With a good level of confidence in how the mat was adhered, I proceeded with the heat wire install. Once again, hot glue worked great to hold the wire to the mat. I didn't expect this to be an arts and crafts project. LOL. Tacking the ends, and dabs every 4" or so seemed adequate to secure the wire. A spray bottle set to mist worked great to accelerate the cooling of the glue. Floor temp sensor was placed at shower entrance. Thats my M.O. Just maybe, dragged out shower water will cool that immediate area enough to force the floor stat to increase output for a few minutes immediately after exiting the shower.


----------



## Vegas Sparky (Jan 6, 2015)

Next morning I woke up, and got everything ready for an SLC pour. This isn't a recommended product to use over the mat. 3 bags mixed and dropped in about 15 minutes, and it was all covered. Getting everything together, and prepared before mixing the first batch can really reduce your stress level. I used LevelQuik RS. RS stands for Rapid Setting. It starts lighting off in about 10 minutes. If you're working alone you won't have much time to coax the material(as it sometimes needs). Having everything at hand can be the difference between a good single pour, or waiting, and having to deal with a cold joint during a second.

After the pour, I closed the door, and let it cure over the week.


----------



## Vegas Sparky (Jan 6, 2015)

The next weekend it felt solid. Really solid. Time for more tile. Pulled the dam at the door entrance, cut down the dam at the toilet flange, and nailed a tack strip for the hall carpet. Got the tile layout on the floor, started setting, and didn't encounter anything unexpected.  More of those little mosaics at the threshold. I'm getting my moneys worth out of those leftovers. I'll eventually continue the larger tile down the hallway.


----------



## Vegas Sparky (Jan 6, 2015)

Tile set up over the following week, and was ready for grout. I try to keep my joints clean while I work, by raking them with a spacer, and swiping with a toothbrush as I go. I always have a bucket for mortar, a bucket with cleaning water, and a bucket for trash within reach while I'm setting. It's amazing how little material it took to grout this floor. The bucket pictured is the only one I bought. It's still almost full.

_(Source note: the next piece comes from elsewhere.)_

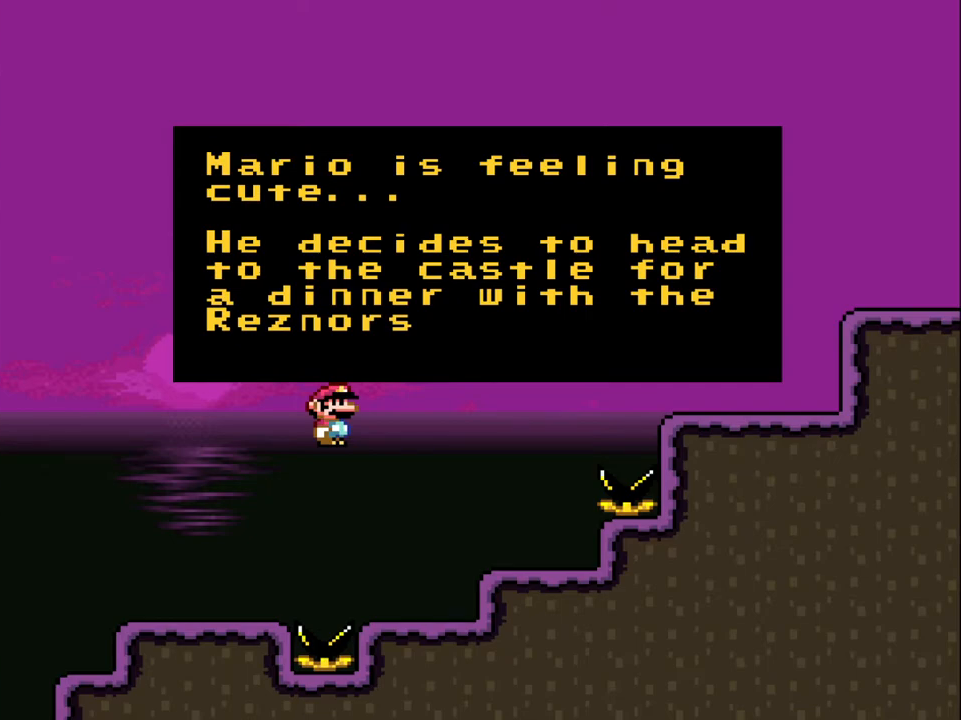
{"buttons": [], "events": [[50, "B", "up"], [167, "B", "down"], [250, "B", "up"], [350, "A", "down"], [400, "A", "up"], [400, "B", "down"], [467, "B", "up"]]}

I caulked around the perimeter of the room, installed small 1/4 round between most of the floor/wall joints, installed the floor heat stat, set a new toilet, and this one's done for now. This downstairs bathroom only gets used if we're watching movies, or by friends when they're staying here. 

I have a control area in this room to check the thermal break effectiveness of the mat. Temps should be low enough soon to see if theres a measurable difference. The corner cubby is unfinished, as it may have to be removed for some plumbing work I'll do this Spring(PRV and softener). My water main enters in that cubby. I left it bare slab.


----------



## Vegas Sparky (Jan 6, 2015)

Now its early Summer 14'. I bought a new storm door for upstairs, and it sat in the garage for over a year. Just not high enough on the priority list. Now that the girls were upstairs full time, it somehow became more important. Imagine that! :laughing:

I must say, this was worth every penny. Now that cooler temps have hit(highs in the 20's/30's°F), it's nice to have the main door open, and remain comfortable inside. Little things like this can really make a difference. :thumbsup:


----------



## Vegas Sparky (Jan 6, 2015)

Took almost a full month off from major projects. It was nice to take a break. Did some ATV'ing with the family, visited Bryce Canyon, and watched my daughter ride in a parade. Good stuff. :thumbsup:


----------



## Vegas Sparky (Jan 6, 2015)

Now it's back to another bathroom. This is the second upstairs bathroom, and will be for my daughter. I had changed out the toilet early on, we had never used the shower(it turned into my bucket fill area), and my daughter liked spending time in the master bathroom once upstairs. This one was basically mine during construction. Basic 5 x 9 layout.

Before..


----------



## Vegas Sparky (Jan 6, 2015)

Demo'ed the old tub/shower surround. Found a screw going into the tub edge from the bottom door track, and expected the worst. Luckily, no real damage underneath. 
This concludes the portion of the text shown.